(Available data Opens)

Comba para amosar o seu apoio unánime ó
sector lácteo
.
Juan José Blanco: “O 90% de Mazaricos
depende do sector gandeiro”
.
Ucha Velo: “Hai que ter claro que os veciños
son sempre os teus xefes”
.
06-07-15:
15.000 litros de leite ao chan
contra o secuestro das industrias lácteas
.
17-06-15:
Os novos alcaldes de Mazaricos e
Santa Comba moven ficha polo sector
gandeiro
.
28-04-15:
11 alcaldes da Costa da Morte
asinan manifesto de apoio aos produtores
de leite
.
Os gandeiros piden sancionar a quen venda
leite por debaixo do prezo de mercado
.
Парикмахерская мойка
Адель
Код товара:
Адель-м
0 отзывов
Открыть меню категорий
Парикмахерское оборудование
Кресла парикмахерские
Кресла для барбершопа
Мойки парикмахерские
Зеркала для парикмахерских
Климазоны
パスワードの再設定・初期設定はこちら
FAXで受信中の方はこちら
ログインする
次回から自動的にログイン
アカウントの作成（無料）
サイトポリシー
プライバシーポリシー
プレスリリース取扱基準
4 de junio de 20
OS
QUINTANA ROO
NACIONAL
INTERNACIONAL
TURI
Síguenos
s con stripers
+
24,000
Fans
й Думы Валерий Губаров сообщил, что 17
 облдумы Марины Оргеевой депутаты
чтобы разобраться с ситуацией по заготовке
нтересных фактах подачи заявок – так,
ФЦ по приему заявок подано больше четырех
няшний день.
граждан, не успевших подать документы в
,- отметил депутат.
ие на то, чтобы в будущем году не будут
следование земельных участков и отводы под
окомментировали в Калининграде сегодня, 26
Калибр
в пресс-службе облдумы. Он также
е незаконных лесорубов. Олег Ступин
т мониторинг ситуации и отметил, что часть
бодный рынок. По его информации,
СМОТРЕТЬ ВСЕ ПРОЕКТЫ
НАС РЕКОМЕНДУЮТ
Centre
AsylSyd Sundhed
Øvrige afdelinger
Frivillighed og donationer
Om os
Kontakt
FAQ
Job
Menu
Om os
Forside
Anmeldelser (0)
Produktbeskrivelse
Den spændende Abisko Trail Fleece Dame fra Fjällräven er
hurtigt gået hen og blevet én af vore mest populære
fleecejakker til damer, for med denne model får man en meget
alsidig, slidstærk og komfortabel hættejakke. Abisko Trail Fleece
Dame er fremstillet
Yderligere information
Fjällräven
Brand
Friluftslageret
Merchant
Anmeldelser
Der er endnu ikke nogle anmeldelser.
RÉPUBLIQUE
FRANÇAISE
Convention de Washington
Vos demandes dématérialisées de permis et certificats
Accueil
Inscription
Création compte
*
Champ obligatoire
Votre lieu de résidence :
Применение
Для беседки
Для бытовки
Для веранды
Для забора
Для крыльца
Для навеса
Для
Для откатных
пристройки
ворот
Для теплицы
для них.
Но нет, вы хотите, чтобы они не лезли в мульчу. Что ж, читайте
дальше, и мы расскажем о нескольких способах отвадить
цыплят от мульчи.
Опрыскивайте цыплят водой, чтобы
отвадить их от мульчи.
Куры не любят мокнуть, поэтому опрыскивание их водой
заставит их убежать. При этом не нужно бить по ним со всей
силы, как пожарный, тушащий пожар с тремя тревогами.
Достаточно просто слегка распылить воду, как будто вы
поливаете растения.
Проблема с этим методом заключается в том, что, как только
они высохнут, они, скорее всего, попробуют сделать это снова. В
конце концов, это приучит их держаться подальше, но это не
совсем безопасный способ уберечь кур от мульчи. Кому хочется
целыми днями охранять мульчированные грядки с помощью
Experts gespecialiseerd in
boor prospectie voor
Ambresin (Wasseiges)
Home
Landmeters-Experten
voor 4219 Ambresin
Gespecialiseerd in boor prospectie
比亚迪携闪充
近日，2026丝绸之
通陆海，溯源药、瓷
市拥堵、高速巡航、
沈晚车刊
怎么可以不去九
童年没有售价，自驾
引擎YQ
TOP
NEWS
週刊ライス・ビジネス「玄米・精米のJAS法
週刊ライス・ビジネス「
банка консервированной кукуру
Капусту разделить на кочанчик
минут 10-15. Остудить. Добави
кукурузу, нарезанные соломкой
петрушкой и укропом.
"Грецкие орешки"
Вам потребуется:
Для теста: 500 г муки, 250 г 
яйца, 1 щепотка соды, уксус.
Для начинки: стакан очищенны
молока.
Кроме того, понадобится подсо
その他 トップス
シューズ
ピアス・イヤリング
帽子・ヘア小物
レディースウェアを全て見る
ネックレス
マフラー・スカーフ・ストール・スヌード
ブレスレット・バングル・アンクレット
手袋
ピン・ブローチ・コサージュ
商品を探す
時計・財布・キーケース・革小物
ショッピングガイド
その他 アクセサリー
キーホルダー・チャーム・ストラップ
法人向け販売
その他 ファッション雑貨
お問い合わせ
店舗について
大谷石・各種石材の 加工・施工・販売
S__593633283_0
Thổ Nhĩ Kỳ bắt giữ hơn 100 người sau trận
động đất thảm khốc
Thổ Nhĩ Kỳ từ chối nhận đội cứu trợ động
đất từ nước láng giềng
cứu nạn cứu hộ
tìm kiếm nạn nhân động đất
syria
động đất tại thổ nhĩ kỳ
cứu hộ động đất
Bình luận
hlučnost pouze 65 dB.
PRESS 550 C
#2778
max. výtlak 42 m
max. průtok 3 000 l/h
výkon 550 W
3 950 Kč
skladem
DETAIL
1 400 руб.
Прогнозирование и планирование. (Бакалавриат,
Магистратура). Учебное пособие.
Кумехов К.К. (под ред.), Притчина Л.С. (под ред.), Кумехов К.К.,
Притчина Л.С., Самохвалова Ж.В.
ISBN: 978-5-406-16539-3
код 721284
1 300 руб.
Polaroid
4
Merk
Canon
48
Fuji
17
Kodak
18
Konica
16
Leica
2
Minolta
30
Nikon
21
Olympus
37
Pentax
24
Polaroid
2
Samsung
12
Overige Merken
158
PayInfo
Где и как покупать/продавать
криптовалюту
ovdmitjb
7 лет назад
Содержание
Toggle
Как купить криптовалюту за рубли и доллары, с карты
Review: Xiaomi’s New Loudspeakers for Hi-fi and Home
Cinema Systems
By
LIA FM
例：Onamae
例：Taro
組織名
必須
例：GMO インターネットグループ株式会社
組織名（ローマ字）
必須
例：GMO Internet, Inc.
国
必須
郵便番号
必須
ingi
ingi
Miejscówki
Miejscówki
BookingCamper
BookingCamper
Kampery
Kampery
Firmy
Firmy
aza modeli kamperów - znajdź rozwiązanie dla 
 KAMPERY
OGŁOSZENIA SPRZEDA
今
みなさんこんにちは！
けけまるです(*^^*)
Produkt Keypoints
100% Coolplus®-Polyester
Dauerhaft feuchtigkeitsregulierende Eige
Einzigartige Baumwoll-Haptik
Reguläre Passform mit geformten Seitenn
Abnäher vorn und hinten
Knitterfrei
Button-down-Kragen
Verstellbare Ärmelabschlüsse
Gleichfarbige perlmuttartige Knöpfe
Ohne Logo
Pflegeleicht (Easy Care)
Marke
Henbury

(Available data Closes)

## What to produce
Please put every line of text from all the records above into a single JSON list of strings, one string per line, leaving out any blank lines.

## Completed task
[
  "Comba para amosar o seu apoio unánime ó",
  "sector lácteo",
  ".",
  "Juan José Blanco: “O 90% de Mazaricos",
  "depende do sector gandeiro”",
  ".",
  "Ucha Velo: “Hai que ter claro que os veciños",
  "son sempre os teus xefes”",
  ".",
  "06-07-15:",
  "15.000 litros de leite ao chan",
  "contra o secuestro das industrias lácteas",
  ".",
  "17-06-15:",
  "Os novos alcaldes de Mazaricos e",
  "Santa Comba moven ficha polo sector",
  "gandeiro",
  ".",
  "28-04-15:",
  "11 alcaldes da Costa da Morte",
  "asinan manifesto de apoio aos produtores",
  "de leite",
  ".",
  "Os gandeiros piden sancionar a quen venda",
  "leite por debaixo do prezo de mercado",
  ".",
  "Парикмахерская мойка",
  "Адель",
  "Код товара:",
  "Адель-м",
  "0 отзывов",
  "Открыть меню категорий",
  "Парикмахерское оборудование",
  "Кресла парикмахерские",
  "Кресла для барбершопа",
  "Мойки парикмахерские",
  "Зеркала для парикмахерских",
  "Климазоны",
  "パスワードの再設定・初期設定はこちら",
  "FAXで受信中の方はこちら",
  "ログインする",
  "次回から自動的にログイン",
  "アカウントの作成（無料）",
  "サイトポリシー",
  "プライバシーポリシー",
  "プレスリリース取扱基準",
  "4 de junio de 20",
  "OS",
  "QUINTANA ROO",
  "NACIONAL",
  "INTERNACIONAL",
  "TURI",
  "Síguenos",
  "s con stripers",
  "+",
  "24,000",
  "Fans",
  "й Думы Валерий Губаров сообщил, что 17",
  " облдумы Марины Оргеевой депутаты",
  "чтобы разобраться с ситуацией по заготовке",
  "нтересных фактах подачи заявок – так,",
  "ФЦ по приему заявок подано больше четырех",
  "няшний день.",
  "граждан, не успевших подать документы в",
  ",- отметил депутат.",
  "ие на то, чтобы в будущем году не будут",
  "следование земельных участков и отводы под",
  "окомментировали в Калининграде сегодня, 26",
  "Калибр",
  "в пресс-службе облдумы. Он также",
  "е незаконных лесорубов. Олег Ступин",
  "т мониторинг ситуации и отметил, что часть",
  "бодный рынок. По его информации,",
  "СМОТРЕТЬ ВСЕ ПРОЕКТЫ",
  "НАС РЕКОМЕНДУЮТ",
  "Centre",
  "AsylSyd Sundhed",
  "Øvrige afdelinger",
  "Frivillighed og donationer",
  "Om os",
  "Kontakt",
  "FAQ",
  "Job",
  "Menu",
  "Om os",
  "Forside",
  "Anmeldelser (0)",
  "Produktbeskrivelse",
  "Den spændende Abisko Trail Fleece Dame fra Fjällräven er",
  "hurtigt gået hen og blevet én af vore mest populære",
  "fleecejakker til damer, for med denne model får man en meget",
  "alsidig, slidstærk og komfortabel hættejakke. Abisko Trail Fleece",
  "Dame er fremstillet",
  "Yderligere information",
  "Fjällräven",
  "Brand",
  "Friluftslageret",
  "Merchant",
  "Anmeldelser",
  "Der er endnu ikke nogle anmeldelser.",
  "RÉPUBLIQUE",
  "FRANÇAISE",
  "Convention de Washington",
  "Vos demandes dématérialisées de permis et certificats",
  "Accueil",
  "Inscription",
  "Création compte",
  "*",
  "Champ obligatoire",
  "Votre lieu de résidence :",
  "Применение",
  "Для беседки",
  "Для бытовки",
  "Для веранды",
  "Для забора",
  "Для крыльца",
  "Для навеса",
  "Для",
  "Для откатных",
  "пристройки",
  "ворот",
  "Для теплицы",
  "для них.",
  "Но нет, вы хотите, чтобы они не лезли в мульчу. Что ж, читайте",
  "дальше, и мы расскажем о нескольких способах отвадить",
  "цыплят от мульчи.",
  "Опрыскивайте цыплят водой, чтобы",
  "отвадить их от мульчи.",
  "Куры не любят мокнуть, поэтому опрыскивание их водой",
  "заставит их убежать. При этом не нужно бить по ним со всей",
  "силы, как пожарный, тушащий пожар с тремя тревогами.",
  "Достаточно просто слегка распылить воду, как будто вы",
  "поливаете растения.",
  "Проблема с этим методом заключается в том, что, как только",
  "они высохнут, они, скорее всего, попробуют сделать это снова. В",
  "конце концов, это приучит их держаться подальше, но это не",
  "совсем безопасный способ уберечь кур от мульчи. Кому хочется",
  "целыми днями охранять мульчированные грядки с помощью",
  "Experts gespecialiseerd in",
  "boor prospectie voor",
  "Ambresin (Wasseiges)",
  "Home",
  "Landmeters-Experten",
  "voor 4219 Ambresin",
  "Gespecialiseerd in boor prospectie",
  "比亚迪携闪充",
  "近日，2026丝绸之",
  "通陆海，溯源药、瓷",
  "市拥堵、高速巡航、",
  "沈晚车刊",
  "怎么可以不去九",
  "童年没有售价，自驾",
  "引擎YQ",
  "TOP",
  "NEWS",
  "週刊ライス・ビジネス「玄米・精米のJAS法",
  "週刊ライス・ビジネス「",
  "банка консервированной кукуру",
  "Капусту разделить на кочанчик",
  "минут 10-15. Остудить. Добави",
  "кукурузу, нарезанные соломкой",
  "петрушкой и укропом.",
  "\"Грецкие орешки\"",
  "Вам потребуется:",
  "Для теста: 500 г муки, 250 г ",
  "яйца, 1 щепотка соды, уксус.",
  "Для начинки: стакан очищенны",
  "молока.",
  "Кроме того, понадобится подсо",
  "その他 トップス",
  "シューズ",
  "ピアス・イヤリング",
  "帽子・ヘア小物",
  "レディースウェアを全て見る",
  "ネックレス",
  "マフラー・スカーフ・ストール・スヌード",
  "ブレスレット・バングル・アンクレット",
  "手袋",
  "ピン・ブローチ・コサージュ",
  "商品を探す",
  "時計・財布・キーケース・革小物",
  "ショッピングガイド",
  "その他 アクセサリー",
  "キーホルダー・チャーム・ストラップ",
  "法人向け販売",
  "その他 ファッション雑貨",
  "お問い合わせ",
  "店舗について",
  "大谷石・各種石材の 加工・施工・販売",
  "S__593633283_0",
  "Thổ Nhĩ Kỳ bắt giữ hơn 100 người sau trận",
  "động đất thảm khốc",
  "Thổ Nhĩ Kỳ từ chối nhận đội cứu trợ động",
  "đất từ nước láng giềng",
  "cứu nạn cứu hộ",
  "tìm kiếm nạn nhân động đất",
  "syria",
  "động đất tại thổ nhĩ kỳ",
  "cứu hộ động đất",
  "Bình luận",
  "hlučnost pouze 65 dB.",
  "PRESS 550 C",
  "#2778",
  "max. výtlak 42 m",
  "max. průtok 3 000 l/h",
  "výkon 550 W",
  "3 950 Kč",
  "skladem",
  "DETAIL",
  "1 400 руб.",
  "Прогнозирование и планирование. (Бакалавриат,",
  "Магистратура). Учебное пособие.",
  "Кумехов К.К. (под ред.), Притчина Л.С. (под ред.), Кумехов К.К.,",
  "Притчина Л.С., Самохвалова Ж.В.",
  "ISBN: 978-5-406-16539-3",
  "код 721284",
  "1 300 руб.",
  "Polaroid",
  "4",
  "Merk",
  "Canon",
  "48",
  "Fuji",
  "17",
  "Kodak",
  "18",
  "Konica",
  "16",
  "Leica",
  "2",
  "Minolta",
  "30",
  "Nikon",
  "21",
  "Olympus",
  "37",
  "Pentax",
  "24",
  "Polaroid",
  "2",
  "Samsung",
  "12",
  "Overige Merken",
  "158",
  "PayInfo",
  "Где и как покупать/продавать",
  "криптовалюту",
  "ovdmitjb",
  "7 лет назад",
  "Содержание",
  "Toggle",
  "Как купить криптовалюту за рубли и доллары, с карты",
  "Review: Xiaomi’s New Loudspeakers for Hi-fi and Home",
  "Cinema Systems",
  "By",
  "LIA FM",
  "例：Onamae",
  "例：Taro",
  "組織名",
  "必須",
  "例：GMO インターネットグループ株式会社",
  "組織名（ローマ字）",
  "必須",
  "例：GMO Internet, Inc.",
  "国",
  "必須",
  "郵便番号",
  "必須",
  "ingi",
  "ingi",
  "Miejscówki",
  "Miejscówki",
  "BookingCamper",
  "BookingCamper",
  "Kampery",
  "Kampery",
  "Firmy",
  "Firmy",
  "aza modeli kamperów - znajdź rozwiązanie dla ",
  " KAMPERY",
  "OGŁOSZENIA SPRZEDA",
  "今",
  "みなさんこんにちは！",
  "けけまるです(*^^*)",
  "Produkt Keypoints",
  "100% Coolplus®-Polyester",
  "Dauerhaft feuchtigkeitsregulierende Eige",
  "Einzigartige Baumwoll-Haptik",
  "Reguläre Passform mit geformten Seitenn",
  "Abnäher vorn und hinten",
  "Knitterfrei",
  "Button-down-Kragen",
  "Verstellbare Ärmelabschlüsse",
  "Gleichfarbige perlmuttartige Knöpfe",
  "Ohne Logo",
  "Pflegeleicht (Easy Care)",
  "Marke",
  "Henbury"
]